Der Überfall Russlands auf die Ukraine hat Maxim Kolomiiets in Kiew getroffen. Wie die meisten Ukrainer, hatte er bis zum letzten Moment nicht glauben können, dass Russland sein Land angreifen würde. Maxim Kolomiiets lebt derzeit in Deutschland. Er kam nicht als Flüchtling, sondern dank des Erlasses von Präsident Selenskij, der kulturelle Diplomatie unterstützt und ukrainischen Musiker*innen die Ausreise erlaubt, um ukrainische Kunst in der Welt zu vertreten. Kolomiiets wurde für ein Projekt in Leipzig eingeladen. Am 23. Oktober dieses Jahres wird in Heidelberg ein Werk von ihm und eines auch von Sergej Newski uraufgeführt. Eigentlich ist ein gemeinsames Auftreten von russischen und ukrainischen Künstlern seitens der ukrainischen Regierung unerwünscht. Seit dem 7.Oktober dürfen in der Ukraine keine Werke russischer Komponisten gespielt werden.

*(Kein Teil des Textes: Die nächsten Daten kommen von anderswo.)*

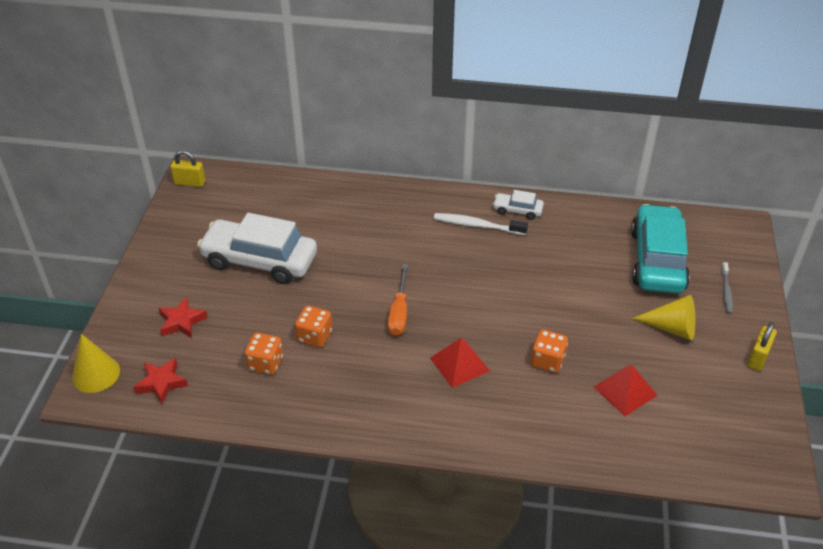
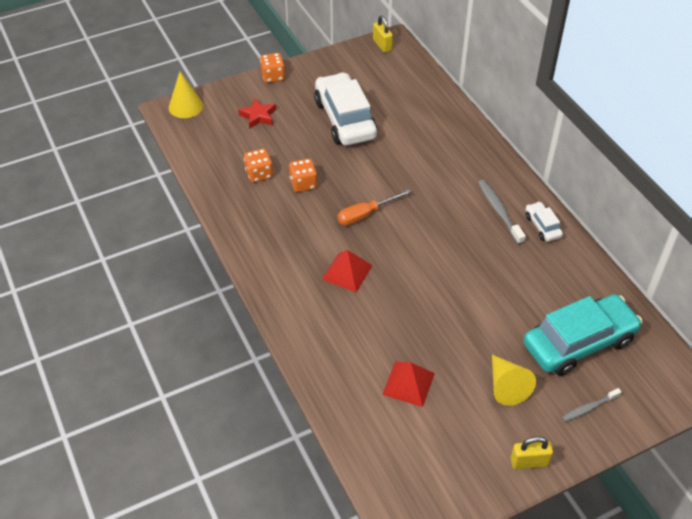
camera: 55 degrees right, 5 degrees up
(161, 383) = (203, 138): red star -> none
(478, 225) = (499, 211): white toothbrush -> grey toothbrush
(547, 361) = (396, 321): orange dice -> orange dice (273, 76)

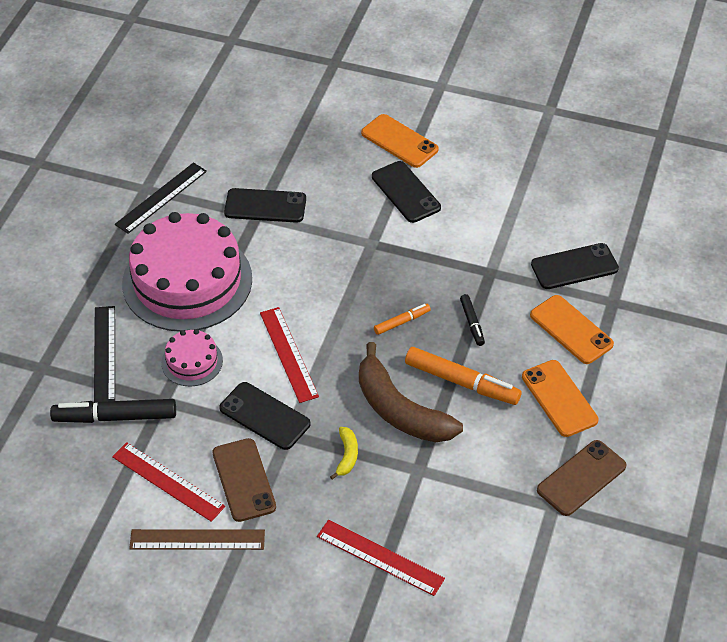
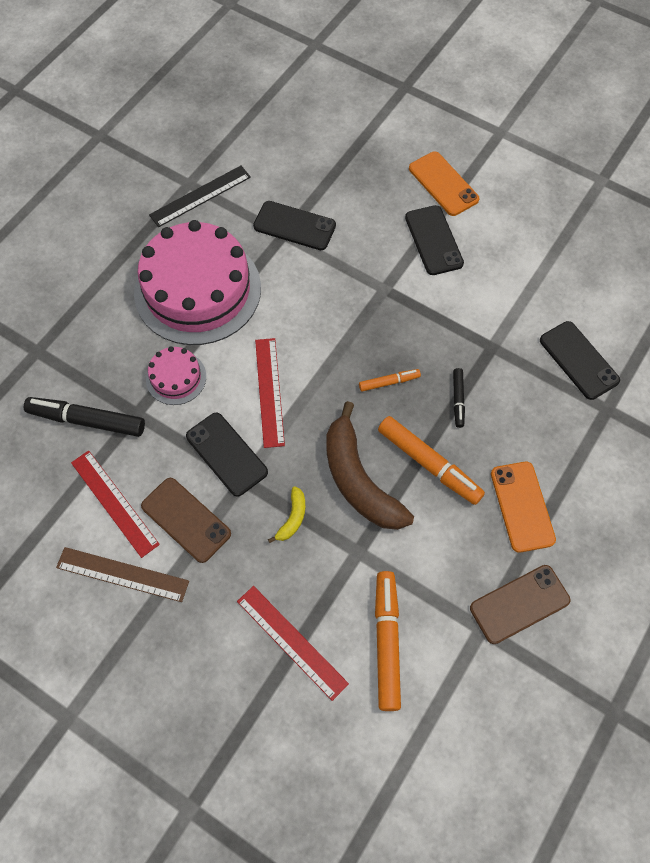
camera: 15 degrees right, 15 degrees up
(104, 354) = (98, 350): black ruler -> none
(244, 480) = (186, 520): brown phone -> brown phone turned 45 degrees counterclockwise
(469, 537) = (387, 642): none -> orange marker
(571, 330) = (556, 431): orange phone -> none
(574, 267) = (578, 360): black phone -> black phone turned 60 degrees clockwise

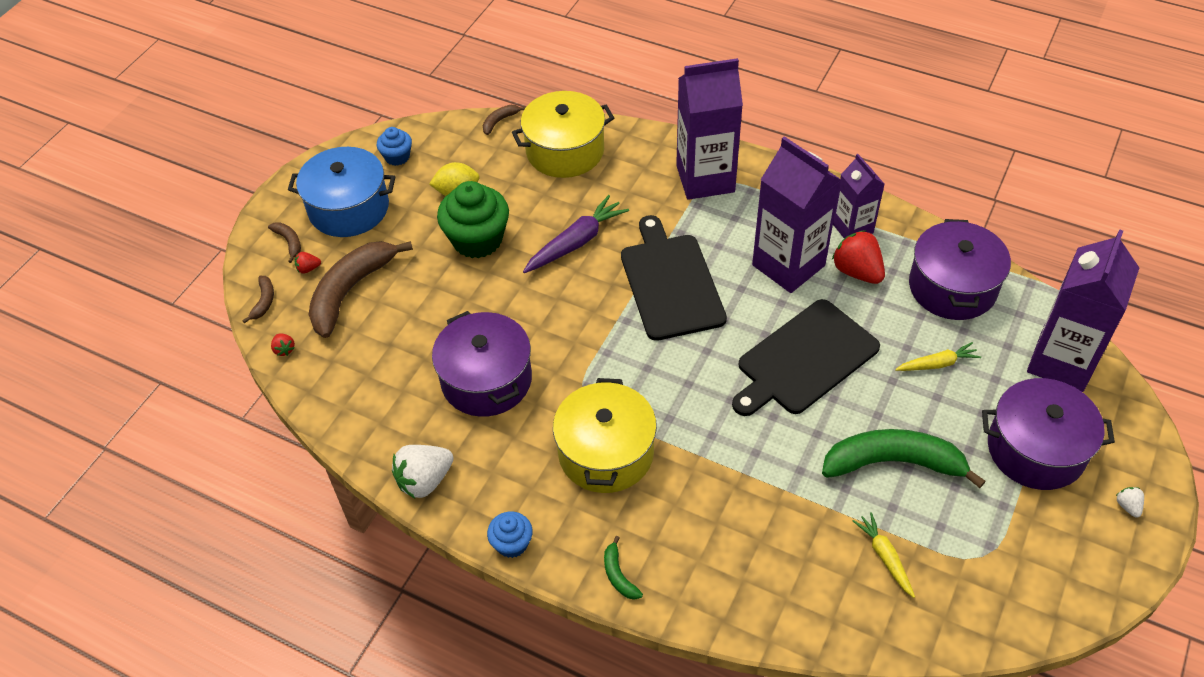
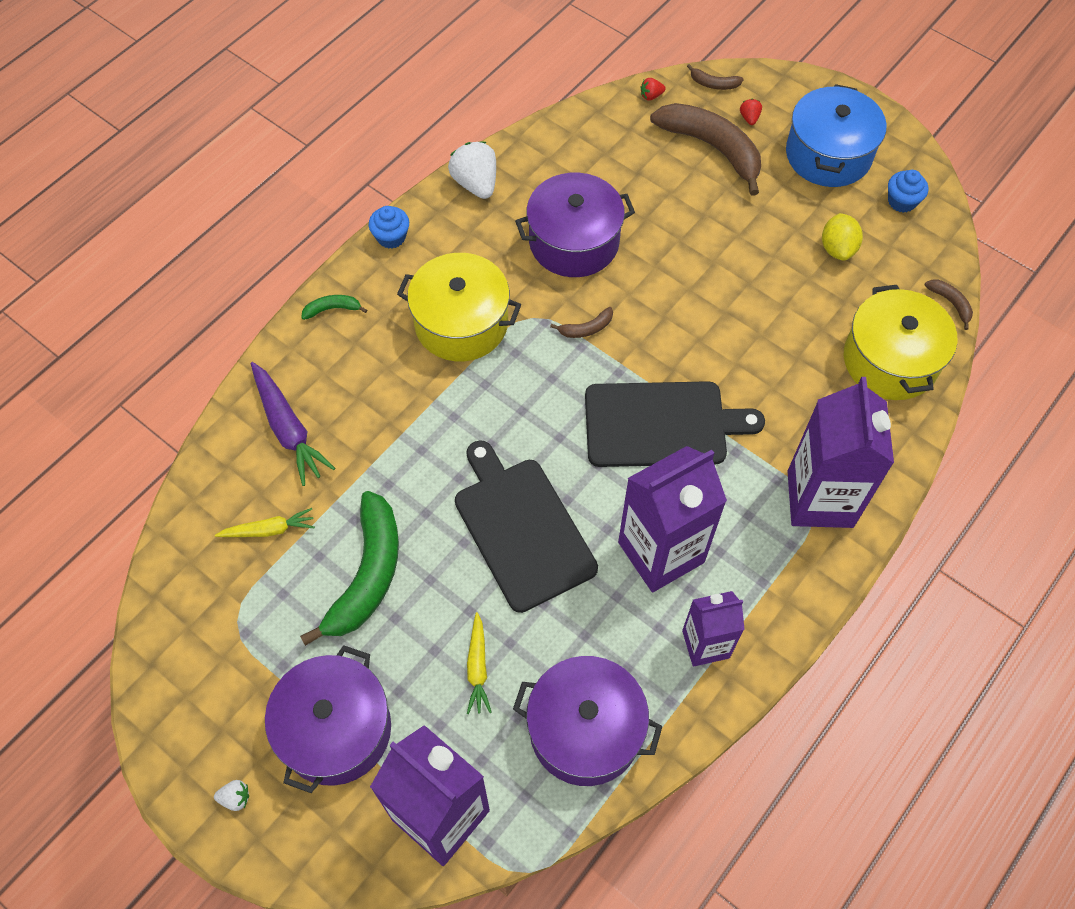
camera: 100 degrees right, 10 degrees up
(289, 242) = (788, 105): brown banana -> brown banana (586, 328)
(477, 239) = (762, 258): green cupcake -> none
(576, 242) = (740, 346): purple carrot -> purple carrot (288, 429)
(857, 271) = (634, 626): red strawberry -> none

Es wird kein Vakuum entstehen, wenn keine russische Musik in der Ukraine gespielt wird.
Maxim Kolomiiets versteht, warum die Ukraine so reagiert: "Ich unterstützte diese Entscheidung, in der jetzigen ukrainischen Situation kann man keine liberalen Maßstäbe anwenden. Es ist nicht egal, dass diese Musik aus Russland kommt! In der Ukraine gab es lange Zeit gar keinen Platz für die ukrainische Kultur, dafür viel zu viel Platz für die russische. Es wird kein Vakuum entstehen, wenn keine russische Musik in der Ukraine gespielt wird – wir schalten auf europäische Musik um, die wir kaum kennen, und in deren Kontext wir nicht eingeschlossen sind."

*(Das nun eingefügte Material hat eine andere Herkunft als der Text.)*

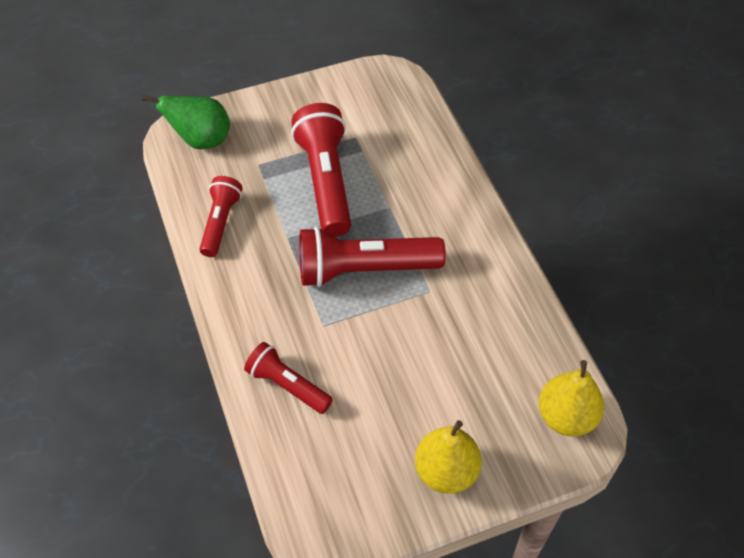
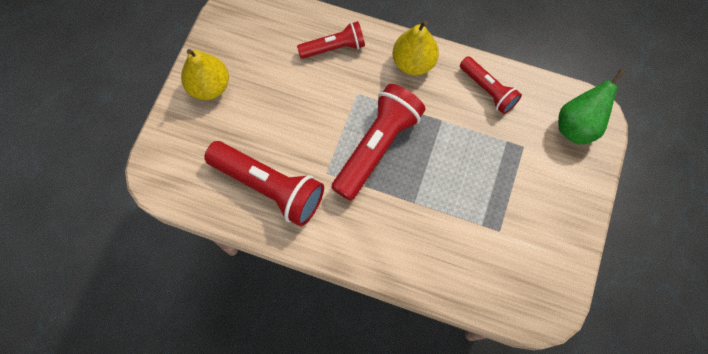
camera: 130 degrees right, 15 degrees up
(326, 181) = (472, 179): red flashlight -> red flashlight (269, 187)
(566, 416) = (176, 176): yellow pear -> yellow pear (413, 62)

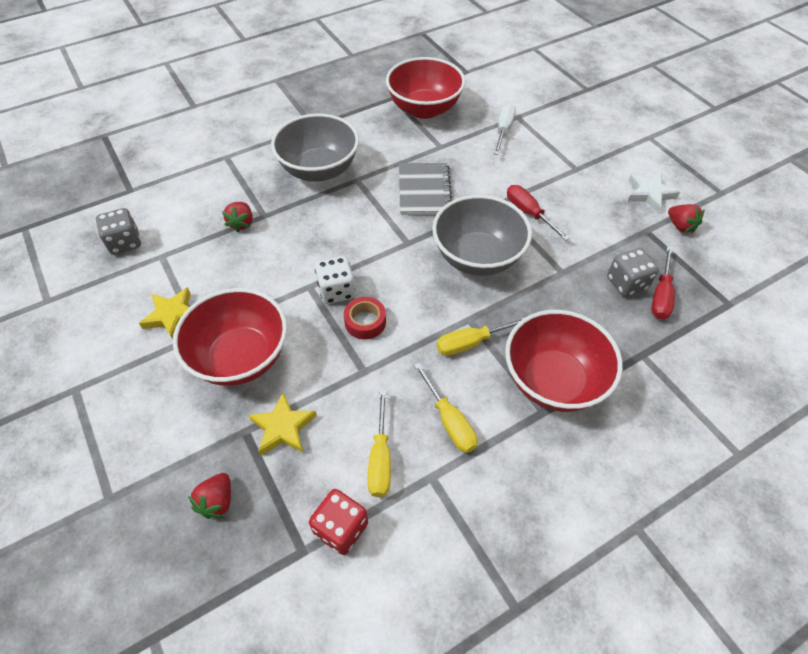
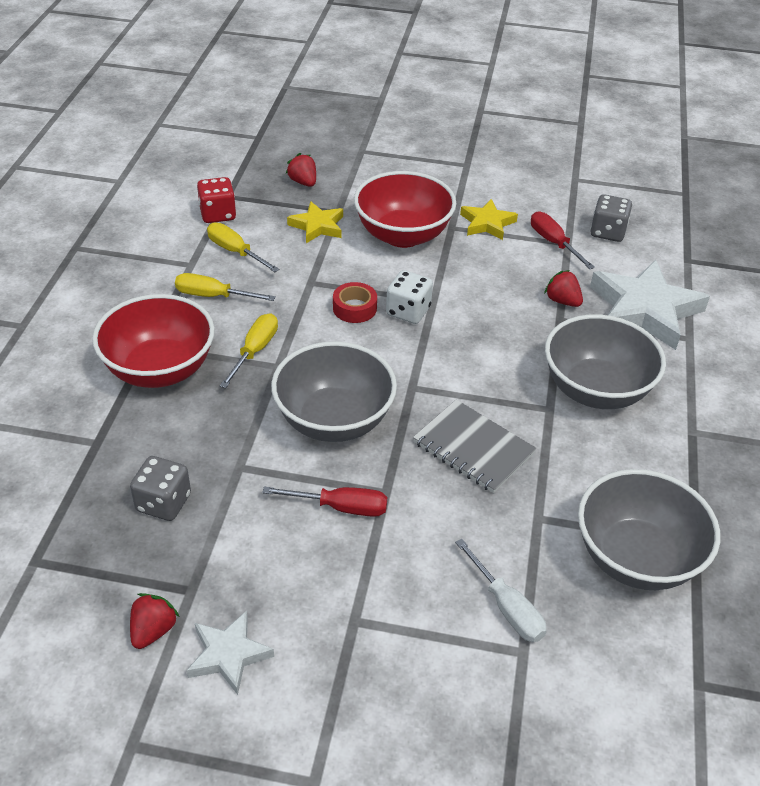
camera: 130 degrees right, 10 degrees down
(214, 184) = (644, 310): none -> white star
(424, 109) = (636, 558): red bowl -> grey bowl
(661, 295) = (117, 515): red screwdriver -> red screwdriver (553, 243)
(680, 226) = (153, 630): red strawberry -> red strawberry turned 105 degrees clockwise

Trotzdem ist Kolomiiets für ein genaueres Differenzieren: Wem würde es nützen, wenn ukrainische Musiker aus Protest gar nicht mehr spielen würden? Außerdem gebe es viele russische Musiker mit einer pro-ukrainischen Position – wie sein Freund Sergej Newski. Beide Komponisten sind sich sicher: es wird ein Miteinander der russischen und ukrainischen Künstler und Künstlerinnen geben. Allerdings erst, nachdem Russland den Krieg beenden, seine Truppen aus den besetzten Gebieten zurückziehen und Strafen und Reparationen für die Zerstörung der Ukraine bezahlen wird.